Déplorant notre vision souvent territoriale et « XIXe siècle » de la puissance des
nations, il a appelé chercheurs, universitaires, géopoliticiens, à dresser les véritables
cartographies actuelles de la présence et des intérêts dans le monde, des Etats-Unis, de
l’Allemagne, de la France, etc. Peut-être serions-nous surpris par les enseignements à tirer de
ces « ensembles discontinus à la surface du globe » ainsi dessinés ?
D’autres témoignages, comme celui de Jean-François Barth, chargé de mission chez
Dassault Aviation, ont souligné l’importance du travail en réseau.
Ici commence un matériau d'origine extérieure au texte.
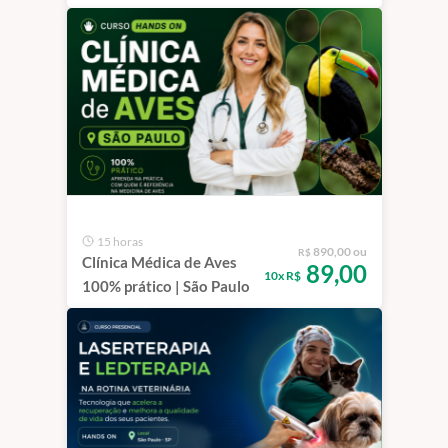
Veterinária
15 horas
890,00 ou
R$
Clínica Médica de Aves
89,00
10x R$
100% prático | São Paulo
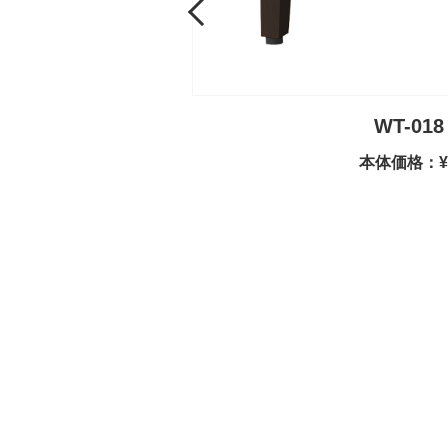
Previous
WT-018
本体価格：¥1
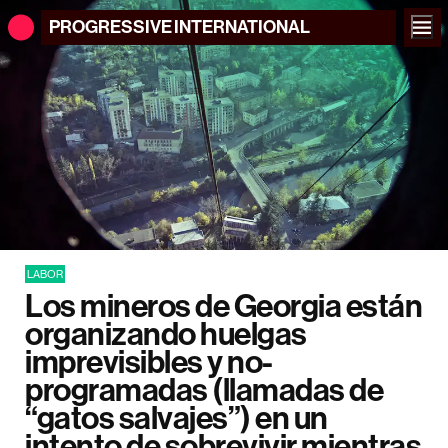
PROGRESSIVE
INTERNATIONAL
LABOR
Los mineros de Georgia están
organizando huelgas
imprevisibles y no-
programadas (llamadas de
“gatos salvajes”) en un
intento de sobrevivir mientras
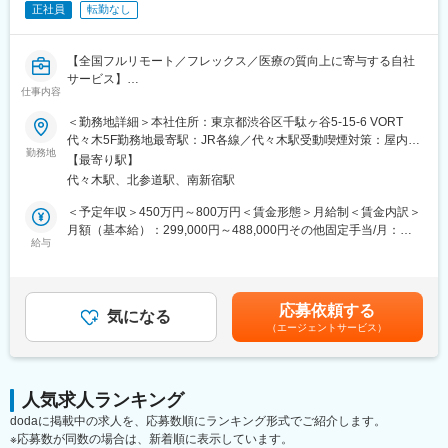
正社員
転勤なし
■座談会等の記録集
■MRの研修テキスト
■患者向け説明冊子
【全国フルリモート／フレックス／医療の質向上に寄与する自社
■Webサイトをはじめとする各種デジタル資材等
サービス】
仕事内容
【組織体制】
医師専用Webサービス・アプリを運営する当社にて、「ヒポク
＜勤務地詳細＞本社住所：東京都渋谷区千駄ヶ谷5-15-6 VORT
企画制作部は20名程度の部署になります。チーム体制で業務を行
ラ」のUI/UXデザイナーをお任せします。
代々木5F勤務地最寄駅：JR各線／代々木駅受動喫煙対策：屋内全
っており、1チームにつき5～7名で構成さています。製薬企業か
勤務地
面禁煙変更の範囲：会社の定める事業所（リモートワーク含む）
ら転職してきた方が多くいらっしゃり、経験・知識豊富なスタッ
【最寄り駅】
■業務内容：
フが揃っています。
代々木駅、北参道駅、南新宿駅
医師という専門性の高いユーザーに向き合い、プロダクト・マー
ケティング・ブランディングまで横断的に関わることができま
＜予定年収＞450万円～800万円＜賃金形態＞月給制＜賃金内訳＞
【キャリアパス】
す。PM・開発ディレクター・エンジニアと連携しながら、UI/UX
月額（基本給）：299,000円～488,000円その他固定手当/月：
ゆくゆくは販促資材の企画立案もお任せしたいと考えています。
にとどまらず、メール・広告・紙媒体まで、ユーザー体験を一貫
給与
10,000円固定残業手当/月：108,700円～175,100円（固定残業時
スケジュール作成から編集作業、デザイナーとの打合せ、クライ
して設計できる裁量のあるポジションです。中長期にわたる弊社
間45時間0分/月）超過した時間外労働の残業手当は追加支給＜月
アント(製薬企業)へのプレゼンテーションなど、業務の最初から最
が運営する医師向けWebサービス・アプリのブランディングも担
給＞417,700円～673,100円（一律手当を含む）＜昇給有無＞有＜
後まで携わるため、プランナーとしての力量やディレクション能
っていただきたいと考えています。
残業手当＞有＜給与補足＞■上記「その他固定手当」：在宅勤務手
力も身につきます。
応募依頼する
気になる
当賃金はあくまでも目安の金額であり、選考を通じて上下する可
（エージェントサービス）
■具体的には：
能性があります。月給(月額)は固定手当を含めた表記です。
【弊社の特徴】
・医師向けWebサービス・サイト・アプリに関するUI/UXデザイ
■ライター所属数は業界1位：
ン
業界内でも圧倒的に多くのライターが所属しているため、同社の
・サイト内に掲載される広告LPのデザイン
制作物・クオリティには定評があります。未経験から育て上げる
人気求人ランキング
・HTMLメールや広告バナー・SNS画像などWEBマーケティング
文化もある一方で、プロ集団として日々サービスクオリティの向
dodaに掲載中の求人を、応募数順にランキング形式でご紹介します。
に必要なデザイン
上に努めています。
※応募数が同数の場合は、新着順に表示しています。
・学会で配るチラシやリーフレット・会員獲得のためのダイレク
Caractérisant l’IE comme
une « action collective de l’entreprise », ce dernier en a situé les véritables enjeux en termes
d’hommes et de culture d’entreprise, plus que d’outils et de méthodologies.
POUVOIRS PUBLICS ET CHAMBRES DE COMMERCE
S’il fallait craindre un manque d’intérêt ou de mobilisation des pouvoirs publics et du
monde consulaire dans le domaine de l’IE, nous voilà rassurés.
Devant plusieurs de ses collègues députés, Olivier Darrason a évoqué des enjeux forts
dans le contexte d’une « guerre économique » : éviter l’ « émigration clandestine du génie
français », « protéger le patrimoine », et « promouvoir la France », toutes choses au cœur de
la mission de l’homme politique.
Philippe Clerc, chargé de mission auprès du préfet régional de Basse-Normandie, a
décrit le dispositif pilote mis en place localement, insistant sur le partenariat administration-
entreprises.
Christian Daviot, conseiller technique auprès du ministre de l’Economie et des
Finances Jean Arthuis, bien que ne parlant qu’en son nom personnel, a souligné, entre autres,
les rôles de précurseur et d’impulsion de l’Etat, récusant tout monopole public ou privé de
l’IE.
Gérard Trémège, président de l’ACFCI, a affirmé l’ambition des Chambres de
Commerce : constituer la colonne vertébrale de l’offre IE en direction des entreprises,
spécialement les PME. Des initiatives ont été évoquées, comme celle du réseau RESIS, initié
par la CCI de Niort, et fédérant déjà sept Chambres de Commerce et d’Industrie.